Big-data and cloud computing have become the new chocolate and peanut butter: very good on their own -- but, wow, what a match if they could be brought together.
The problem is that even as the cost and capabilities benefits of cloud become more attractive to IT planners (as they seek to manage ever-exploding data sets), security and privacy concerns remain stubborn concerns. No cupcakes quite yet.
So what is the proper recipe to make the cloud a safe for your big-data workloads? The topic was a hot one at the recent Open Group winter conference in Newport Beach, Calif.
The convergence of big-data and the cloud means that the security "has to be done right," or the trend may never get off the ground, said Mary Ann Mezzapelle, security strategist for HP Enterprise Services, at the conference. (Disclosure: Both HP and The Open Group are sponsors of my BriefingsDirect podcasts.)
Speakers emphasized that the way a typical enterprise protects its data -- big or otherwise -- can't be easily reapplied to the cloud. That's because the big-data infrastructure inside of enterprises is not secure, it's just kept behind secure perimeters. The data infrastructure was not initially architected to be secure.
This is why corporate boards and governance leaders are now identifying big-data security and privacy as a top new risk.
What's more, when the move to the cloud is contemplated, it's not just the big-data itself that needs to be adequately protected, the analysis also needs to be secured, so that means the applications and business intelligence suites banging on the data need to be considered too.
So here's where the recipe gets tricky. Over-applying security can also backfire. Making security protection too onerous, complex, or costly means that analytics practitioners won't be able to scale to the volume of data they need to make it, well, big-data.
To reach the right balance -- enough security, not too much overhead, and huge volumes of data -- you need to understand why big-data is different, said Adrian Lane, analyst and CTO, Securosis, who also addressed the conference.

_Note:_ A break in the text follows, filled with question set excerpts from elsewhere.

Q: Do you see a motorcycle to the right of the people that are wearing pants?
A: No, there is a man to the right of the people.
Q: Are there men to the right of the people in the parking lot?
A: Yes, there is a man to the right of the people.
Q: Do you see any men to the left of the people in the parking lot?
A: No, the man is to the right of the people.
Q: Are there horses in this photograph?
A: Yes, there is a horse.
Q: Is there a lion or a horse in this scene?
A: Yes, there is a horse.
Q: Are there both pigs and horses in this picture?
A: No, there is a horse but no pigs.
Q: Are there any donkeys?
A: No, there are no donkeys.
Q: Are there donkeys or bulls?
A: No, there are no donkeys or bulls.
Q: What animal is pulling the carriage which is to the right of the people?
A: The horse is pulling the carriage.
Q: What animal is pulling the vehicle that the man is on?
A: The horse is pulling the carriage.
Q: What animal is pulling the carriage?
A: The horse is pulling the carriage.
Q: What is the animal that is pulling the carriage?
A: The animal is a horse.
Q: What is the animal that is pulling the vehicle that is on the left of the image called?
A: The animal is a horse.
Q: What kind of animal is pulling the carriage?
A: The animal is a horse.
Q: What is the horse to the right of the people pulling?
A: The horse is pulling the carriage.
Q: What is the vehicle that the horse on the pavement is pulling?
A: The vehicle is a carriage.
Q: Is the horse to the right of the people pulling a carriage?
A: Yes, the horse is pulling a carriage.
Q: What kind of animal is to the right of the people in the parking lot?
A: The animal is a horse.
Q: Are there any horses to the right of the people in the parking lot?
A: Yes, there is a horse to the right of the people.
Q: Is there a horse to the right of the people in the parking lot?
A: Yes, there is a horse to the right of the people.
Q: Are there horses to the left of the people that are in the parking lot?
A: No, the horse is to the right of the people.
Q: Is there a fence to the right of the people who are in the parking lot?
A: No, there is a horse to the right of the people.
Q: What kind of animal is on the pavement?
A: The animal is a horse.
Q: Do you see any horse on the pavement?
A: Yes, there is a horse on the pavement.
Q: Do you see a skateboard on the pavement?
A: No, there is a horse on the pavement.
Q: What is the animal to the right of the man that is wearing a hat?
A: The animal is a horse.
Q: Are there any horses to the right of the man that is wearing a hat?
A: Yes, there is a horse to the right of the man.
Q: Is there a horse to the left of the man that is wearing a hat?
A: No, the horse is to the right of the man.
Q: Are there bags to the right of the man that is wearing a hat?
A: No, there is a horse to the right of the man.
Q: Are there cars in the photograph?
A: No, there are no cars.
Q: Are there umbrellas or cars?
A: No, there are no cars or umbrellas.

Lane's research at Securosis shows that big-data means lots of data nodes, distributed storage, the need for fast data insertion, a lot of parallelism, and often distributed management. Also, big-data installations are usually hardware agnostic (read: commodity hardware), with the systems designed for failure (read: easily replaceable parts). So, the infrastructure is both inexpensive and accessible. These are often environments ripe for open-source software, too, with a heavy dependence on clusters of Hadoop and NoSQL.
Big-data is different. It has been architectured differently, and securing it can't just be a re-run of, say, securing typical enterprise applications, or web server infrastructure, said Lane.
What's worse, so far -- most third-party security products amount to bolt-on access-control appliances. Yet this model doesn't scale well, and can easily grow very expensive and complex, given all the data nodes inherent in big-data installations, said Lane.
Until that market gets sorted out, Lane said, the best tools are the security benefits already built into cloud environments, including deployment validation tools and logging. File-layer encryption with good key methods is also a good tool for big-data, said Lane. He advises a liberal use of other built-in security tools like Kerberos to validate nodes and clients.
The bottom line is that you need to choose your cloud provider with an eye to its security records and ongoing advancements. And you want a cloud provider that takes a lifecycle approach to security processes, with deep risk management methods in place, said Mezzapelle.
The experts said that context-aware security is also more important than ever, and that it’s essential to have ongoing training and documented policies and methods for all those who can access the big-data and analysis applications.
So, while many enterprises would like to have their cake and eat it too when it comes to doing big-data activities in the cloud, this is a time for cautious adoption as the risks of big-data in the cloud become fully understood and mitigated.